The battle was perhaps not severer in Geary's [618] front than elsewhere, but the immediate results were not so decisive for him. The limbs of trees and the underbrush were as badly broken and cut up as those had been on Geary's front the last day at Gettysburg. Geary persisted here, as he did everywhere, in reenforcing and making renewed attacks till near night, when the Confederates before him retired. Their commander, General Walthall, had doubtless discovered before his withdrawal that the general attack had altogether failed. The successive advances of Stewart's Confederate corps passed on beyond the ravine westward, and struck Williams a heavy blow. His left was held by Robinson's brigade. The blow came while Robinson was in motion by the left flank endeavoring to get into the ravine and connect with Geary. General Hooker, watching the well-matched combat, had ordered this important junction. Troops could not be worse situated to resist an attack. Sheridan's division at Chickamauga was broken to pieces under such conditions. Yet, Hooker was proud to say, Robinson's men coolly faced toward the enemy and stood fast, giving volley for volley. They lost heavily but they not only maintained their ground but helped Geary's right in recovering what he had lost. Williams, commanding the division, was at all times a faithful officer at his post. He had heard the distant sound of battle, which proved a favorable signal to him and his veterans. At once he caused his batteries to gallop to the nearest hill, and soon to bring an oblique fire to bear upon not only those before his direct front, but upon all who were attacking Geary and Robinson.

As the stormy echelon wave passed along it dashed upon Knipe's and Ruger's brigades with undiminished [619] force and fury. Having had a little more warning than the others, they were fully prepared when the storm burst; and so they steadily met the shock of battle, and succeeded in repelling their assailants without loss of ground.
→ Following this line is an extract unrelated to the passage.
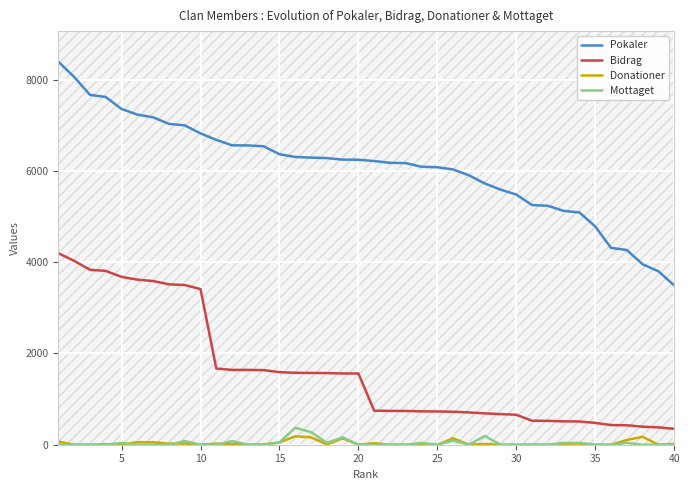

Which series has the largest range (max minus min)?

Pokaler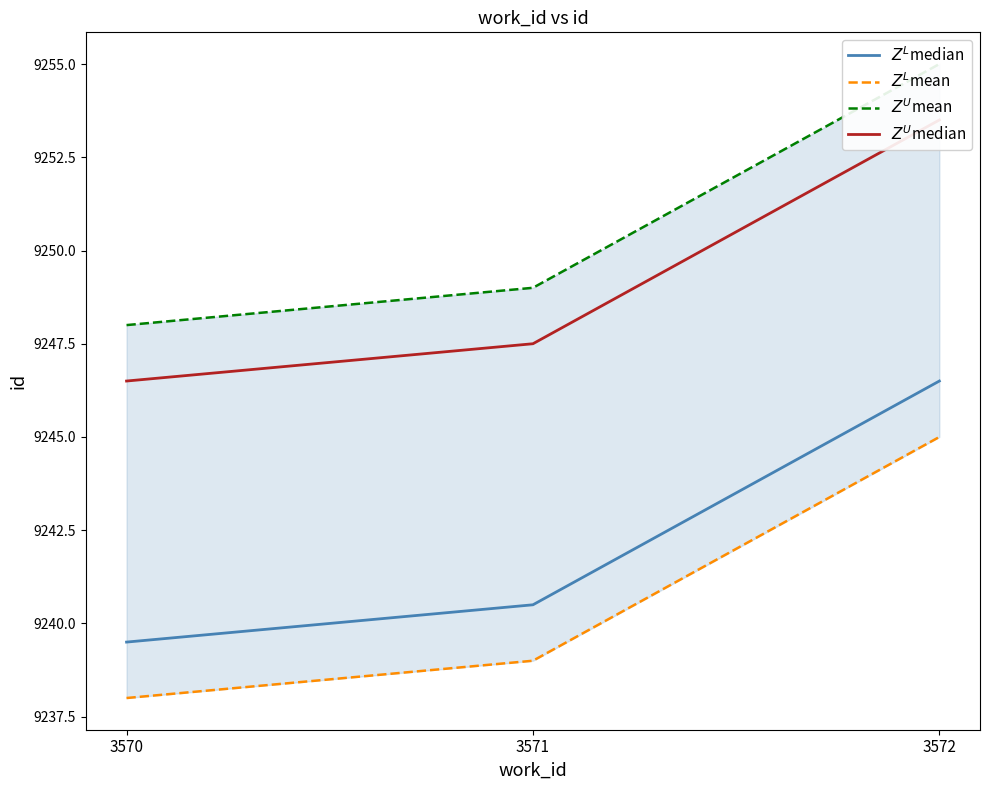

Count the $Z^L$mean values in the range 9238 to 9245.

3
The last strong effort made by the Confederates in this engagement took place on Hardee's right. It was evidently Bate's division, supported by Walker, which was making the final effort to turn the flank of the Army of the Cumberland. It was an effort to take Newton in reverse through the gap between my divisions. Thomas, who could move quickly enough when duty demanded it, hastened Ward's artillery to the proper spot near Newton's bridge where it could be most effective to sweep the Clear Creek bottom and the entangled woods that bordered it.

Not only artillery but all the cannon that belonged to Newton's division was ranged in order, and began and followed up with terrible discharges, using solid shot, shells, and canister, their brisk fire beginning just as the Confederate brigades emerged from the shelter of the woods and were aiming to cross the Peach Tree Creek itself. This artillery fire, combined with all the oblique fire that Newton could bring to bear, broke up the assaulting columns and rendered all attempts to turn Thomas's position futile.

While this was going on there was again a renewed supporting effort put forth by all the Confederate divisions, from Walker's right to French, to sustain their attack, but Thomas's men from Newton to Palmer's center were still watching, and easily stopped and drove back the advancing lines.

The loss on both sides was heavy: on our side not far from 2,000 men hors de combat. The Confederate [620] loss cannot be accurately ascertained. It was between 4,000 and 5,000 killed, wounded, and made prisoners.

Thus ended in defeat Hood's execution of Johnston's plan for a general battle at Peach Tree Creek.

A brigade commander, Colonel Cobham, One Hundred and Eleventh Pennsylvania; Colonel William K. Logie, One Hundred and Forty-fourth New York, and Lieutenant Colonel G. B. Randall were among those who fell. We had a great impulse of joy because we had won the battle. The Confederates had at this time, besides the affliction of death, a great sense of chagrin because they had lost.